• **PROBLEM DESCRIPTION**: Reproduce, line for line and without alteration, the text read from each of the following items, leaving the pictures out of your answer.

• **RECORDS TO USE**:
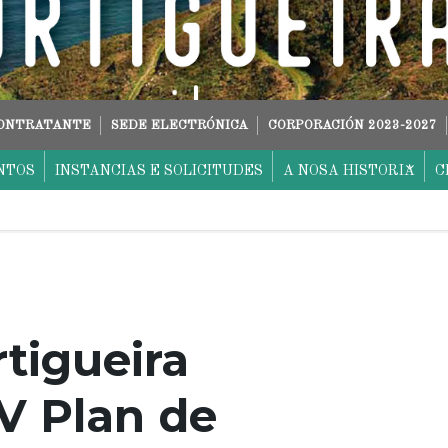
CONTRATANTE
SEDE ELECTRÓNICA
CORPORACIÓN 2023-2027
NTOS
INSTANCIAS E SOLICITUDES
A NOSA HISTORIA
C
tigueira
V Plan de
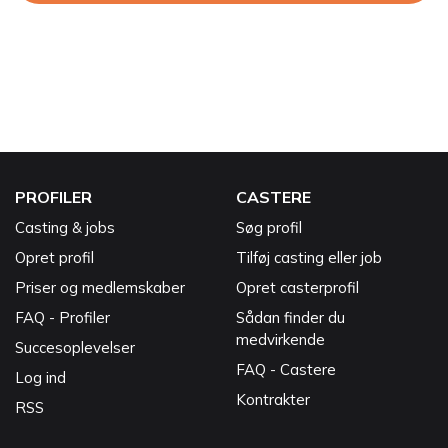
PROFILER
CASTERE
Casting & jobs
Søg profil
Opret profil
Tilføj casting eller job
Priser og medlemskaber
Opret casterprofil
FAQ - Profiler
Sådan finder du
medvirkende
Succesoplevelser
FAQ - Castere
Log ind
Kontrakter
RSS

• **YOUR RESPONSE**:
CONTRATANTE
SEDE ELECTRÓNICA
CORPORACIÓN 2023-2027
NTOS
INSTANCIAS E SOLICITUDES
A NOSA HISTORIA
C
tigueira
V Plan de
PROFILER
CASTERE
Casting & jobs
Søg profil
Opret profil
Tilføj casting eller job
Priser og medlemskaber
Opret casterprofil
FAQ - Profiler
Sådan finder du
medvirkende
Succesoplevelser
FAQ - Castere
Log ind
Kontrakter
RSS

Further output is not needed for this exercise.